## PROBLEM DESCRIPTION
Starting at the line that contains "pose: elev=232.7 azim=310.1" and ending after the line that contains "Dot at: (198, 227)", lay out the lines of the records as a numbered list, leaving out any blank lines.

## DATA SECTION
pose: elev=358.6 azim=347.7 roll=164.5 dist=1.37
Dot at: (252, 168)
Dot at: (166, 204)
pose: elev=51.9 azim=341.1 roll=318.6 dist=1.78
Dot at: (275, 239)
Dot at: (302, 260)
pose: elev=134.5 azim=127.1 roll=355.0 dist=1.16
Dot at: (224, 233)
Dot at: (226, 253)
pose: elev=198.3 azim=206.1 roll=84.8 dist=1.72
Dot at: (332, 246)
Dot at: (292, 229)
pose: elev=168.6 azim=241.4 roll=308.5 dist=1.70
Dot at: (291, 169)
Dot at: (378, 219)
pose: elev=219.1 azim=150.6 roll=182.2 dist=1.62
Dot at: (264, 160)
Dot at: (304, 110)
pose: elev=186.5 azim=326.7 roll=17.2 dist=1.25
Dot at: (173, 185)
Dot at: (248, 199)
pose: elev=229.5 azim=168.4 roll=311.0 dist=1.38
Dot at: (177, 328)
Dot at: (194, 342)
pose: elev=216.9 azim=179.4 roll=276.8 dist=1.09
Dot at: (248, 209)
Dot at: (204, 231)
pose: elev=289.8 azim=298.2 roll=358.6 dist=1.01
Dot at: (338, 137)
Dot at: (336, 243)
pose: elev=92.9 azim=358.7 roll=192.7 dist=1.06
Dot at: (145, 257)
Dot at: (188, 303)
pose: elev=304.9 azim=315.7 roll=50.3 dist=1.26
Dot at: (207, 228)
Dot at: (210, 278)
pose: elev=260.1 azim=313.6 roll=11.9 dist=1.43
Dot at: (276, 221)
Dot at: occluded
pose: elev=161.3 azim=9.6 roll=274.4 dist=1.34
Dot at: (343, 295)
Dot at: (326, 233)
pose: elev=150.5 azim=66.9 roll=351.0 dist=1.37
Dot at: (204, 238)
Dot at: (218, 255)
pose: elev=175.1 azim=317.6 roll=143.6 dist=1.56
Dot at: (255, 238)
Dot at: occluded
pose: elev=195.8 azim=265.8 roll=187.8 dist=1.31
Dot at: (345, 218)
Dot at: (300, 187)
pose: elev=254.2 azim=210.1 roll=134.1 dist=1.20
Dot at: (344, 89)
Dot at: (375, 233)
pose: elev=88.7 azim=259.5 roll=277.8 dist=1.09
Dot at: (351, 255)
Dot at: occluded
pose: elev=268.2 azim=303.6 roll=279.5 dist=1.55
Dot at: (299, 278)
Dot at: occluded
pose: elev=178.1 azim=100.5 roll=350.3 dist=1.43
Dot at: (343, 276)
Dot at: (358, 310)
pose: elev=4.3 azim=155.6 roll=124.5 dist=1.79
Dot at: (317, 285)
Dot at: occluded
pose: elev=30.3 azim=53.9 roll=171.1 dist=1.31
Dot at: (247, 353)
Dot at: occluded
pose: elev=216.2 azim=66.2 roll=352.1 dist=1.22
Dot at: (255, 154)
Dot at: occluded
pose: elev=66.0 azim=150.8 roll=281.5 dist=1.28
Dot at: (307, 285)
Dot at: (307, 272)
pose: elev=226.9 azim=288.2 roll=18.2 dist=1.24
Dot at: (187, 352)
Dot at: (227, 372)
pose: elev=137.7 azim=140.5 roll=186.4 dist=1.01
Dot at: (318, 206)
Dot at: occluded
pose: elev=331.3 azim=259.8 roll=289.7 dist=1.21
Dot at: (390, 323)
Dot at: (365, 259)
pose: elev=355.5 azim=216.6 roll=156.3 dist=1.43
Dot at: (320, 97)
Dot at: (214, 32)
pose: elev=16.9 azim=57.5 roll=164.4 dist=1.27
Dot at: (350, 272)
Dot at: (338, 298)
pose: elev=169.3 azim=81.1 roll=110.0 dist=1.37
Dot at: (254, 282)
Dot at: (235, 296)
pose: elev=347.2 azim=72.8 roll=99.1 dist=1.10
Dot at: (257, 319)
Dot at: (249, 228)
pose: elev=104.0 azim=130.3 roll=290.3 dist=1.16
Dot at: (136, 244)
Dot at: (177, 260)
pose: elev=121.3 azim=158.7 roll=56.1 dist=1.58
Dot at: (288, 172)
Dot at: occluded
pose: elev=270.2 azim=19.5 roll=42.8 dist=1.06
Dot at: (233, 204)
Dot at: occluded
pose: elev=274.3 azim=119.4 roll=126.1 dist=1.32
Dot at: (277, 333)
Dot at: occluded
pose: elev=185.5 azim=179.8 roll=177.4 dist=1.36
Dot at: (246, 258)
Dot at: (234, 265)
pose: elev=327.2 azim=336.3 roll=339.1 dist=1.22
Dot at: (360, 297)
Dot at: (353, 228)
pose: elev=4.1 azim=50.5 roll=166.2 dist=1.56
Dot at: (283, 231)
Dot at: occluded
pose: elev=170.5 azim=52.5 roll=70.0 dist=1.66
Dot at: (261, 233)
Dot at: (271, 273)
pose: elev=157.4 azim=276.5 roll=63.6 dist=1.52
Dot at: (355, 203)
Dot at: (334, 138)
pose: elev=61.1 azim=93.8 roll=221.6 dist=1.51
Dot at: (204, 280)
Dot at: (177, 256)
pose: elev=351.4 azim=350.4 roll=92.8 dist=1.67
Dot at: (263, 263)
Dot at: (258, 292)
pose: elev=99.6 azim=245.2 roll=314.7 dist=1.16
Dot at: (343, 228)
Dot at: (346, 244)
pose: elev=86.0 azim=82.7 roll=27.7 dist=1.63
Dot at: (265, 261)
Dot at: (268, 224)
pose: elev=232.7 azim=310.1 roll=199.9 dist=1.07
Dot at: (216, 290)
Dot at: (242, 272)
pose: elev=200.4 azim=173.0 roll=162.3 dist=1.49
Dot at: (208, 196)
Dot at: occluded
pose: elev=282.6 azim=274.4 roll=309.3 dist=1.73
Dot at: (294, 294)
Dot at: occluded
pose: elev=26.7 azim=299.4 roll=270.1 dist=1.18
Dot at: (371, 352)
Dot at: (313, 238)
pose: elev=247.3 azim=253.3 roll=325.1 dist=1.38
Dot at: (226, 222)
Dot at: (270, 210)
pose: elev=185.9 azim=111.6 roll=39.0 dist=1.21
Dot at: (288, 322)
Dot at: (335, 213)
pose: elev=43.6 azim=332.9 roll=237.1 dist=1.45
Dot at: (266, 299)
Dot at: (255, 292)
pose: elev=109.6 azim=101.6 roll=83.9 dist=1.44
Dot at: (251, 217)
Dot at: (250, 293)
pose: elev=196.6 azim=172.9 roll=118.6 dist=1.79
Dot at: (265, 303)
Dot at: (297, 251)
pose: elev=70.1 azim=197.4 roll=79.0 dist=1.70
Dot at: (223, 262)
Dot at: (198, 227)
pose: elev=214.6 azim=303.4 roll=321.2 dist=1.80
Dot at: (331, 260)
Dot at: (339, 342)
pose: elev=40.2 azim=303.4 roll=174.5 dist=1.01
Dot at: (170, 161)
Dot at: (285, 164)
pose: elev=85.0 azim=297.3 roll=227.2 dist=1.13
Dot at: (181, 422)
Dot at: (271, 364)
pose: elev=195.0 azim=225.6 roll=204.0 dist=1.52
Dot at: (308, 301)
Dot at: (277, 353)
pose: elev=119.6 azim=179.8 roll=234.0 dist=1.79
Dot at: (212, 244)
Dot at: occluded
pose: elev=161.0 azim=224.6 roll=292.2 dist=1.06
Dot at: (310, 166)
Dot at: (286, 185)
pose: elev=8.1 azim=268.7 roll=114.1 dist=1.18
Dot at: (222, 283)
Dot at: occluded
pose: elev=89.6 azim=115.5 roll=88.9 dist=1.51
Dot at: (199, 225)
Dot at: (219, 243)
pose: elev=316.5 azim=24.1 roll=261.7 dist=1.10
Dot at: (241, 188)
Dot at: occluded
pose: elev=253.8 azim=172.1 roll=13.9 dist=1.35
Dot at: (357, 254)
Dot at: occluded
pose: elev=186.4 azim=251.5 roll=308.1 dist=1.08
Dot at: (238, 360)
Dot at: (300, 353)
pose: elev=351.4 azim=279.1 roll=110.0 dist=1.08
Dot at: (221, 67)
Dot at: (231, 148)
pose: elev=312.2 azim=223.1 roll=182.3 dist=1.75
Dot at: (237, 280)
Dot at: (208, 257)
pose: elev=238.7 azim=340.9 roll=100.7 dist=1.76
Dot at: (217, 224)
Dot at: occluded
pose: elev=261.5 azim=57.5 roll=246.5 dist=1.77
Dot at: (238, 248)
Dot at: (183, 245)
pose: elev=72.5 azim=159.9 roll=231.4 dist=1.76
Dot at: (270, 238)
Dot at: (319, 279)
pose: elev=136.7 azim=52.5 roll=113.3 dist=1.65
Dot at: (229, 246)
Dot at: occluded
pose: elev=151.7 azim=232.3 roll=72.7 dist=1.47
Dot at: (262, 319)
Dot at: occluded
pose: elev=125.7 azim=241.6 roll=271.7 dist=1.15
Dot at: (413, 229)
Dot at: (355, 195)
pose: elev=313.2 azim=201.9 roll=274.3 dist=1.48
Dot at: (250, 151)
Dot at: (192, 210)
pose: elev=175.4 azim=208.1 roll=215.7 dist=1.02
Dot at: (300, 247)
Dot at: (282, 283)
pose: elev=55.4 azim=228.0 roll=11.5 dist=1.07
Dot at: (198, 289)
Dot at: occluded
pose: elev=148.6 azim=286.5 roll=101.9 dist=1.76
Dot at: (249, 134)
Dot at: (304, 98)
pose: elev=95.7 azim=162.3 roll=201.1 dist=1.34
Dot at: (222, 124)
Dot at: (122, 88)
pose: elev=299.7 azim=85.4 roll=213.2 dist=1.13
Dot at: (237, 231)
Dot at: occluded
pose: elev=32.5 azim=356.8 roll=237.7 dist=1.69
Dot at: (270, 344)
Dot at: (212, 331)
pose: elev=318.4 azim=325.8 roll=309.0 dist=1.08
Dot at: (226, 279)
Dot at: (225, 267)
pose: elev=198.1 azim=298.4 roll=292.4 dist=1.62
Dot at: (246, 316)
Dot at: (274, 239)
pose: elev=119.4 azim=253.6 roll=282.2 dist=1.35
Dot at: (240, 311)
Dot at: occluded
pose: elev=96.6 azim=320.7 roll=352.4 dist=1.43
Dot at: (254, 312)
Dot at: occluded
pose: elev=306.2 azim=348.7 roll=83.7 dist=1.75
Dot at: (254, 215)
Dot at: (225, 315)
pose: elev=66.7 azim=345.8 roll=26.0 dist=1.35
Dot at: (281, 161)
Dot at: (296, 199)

## FULL ANSWER
1. pose: elev=232.7 azim=310.1 roll=199.9 dist=1.07
2. Dot at: (216, 290)
3. Dot at: (242, 272)
4. pose: elev=200.4 azim=173.0 roll=162.3 dist=1.49
5. Dot at: (208, 196)
6. Dot at: occluded
7. pose: elev=282.6 azim=274.4 roll=309.3 dist=1.73
8. Dot at: (294, 294)
9. Dot at: occluded
10. pose: elev=26.7 azim=299.4 roll=270.1 dist=1.18
11. Dot at: (371, 352)
12. Dot at: (313, 238)
13. pose: elev=247.3 azim=253.3 roll=325.1 dist=1.38
14. Dot at: (226, 222)
15. Dot at: (270, 210)
16. pose: elev=185.9 azim=111.6 roll=39.0 dist=1.21
17. Dot at: (288, 322)
18. Dot at: (335, 213)
19. pose: elev=43.6 azim=332.9 roll=237.1 dist=1.45
20. Dot at: (266, 299)
21. Dot at: (255, 292)
22. pose: elev=109.6 azim=101.6 roll=83.9 dist=1.44
23. Dot at: (251, 217)
24. Dot at: (250, 293)
25. pose: elev=196.6 azim=172.9 roll=118.6 dist=1.79
26. Dot at: (265, 303)
27. Dot at: (297, 251)
28. pose: elev=70.1 azim=197.4 roll=79.0 dist=1.70
29. Dot at: (223, 262)
30. Dot at: (198, 227)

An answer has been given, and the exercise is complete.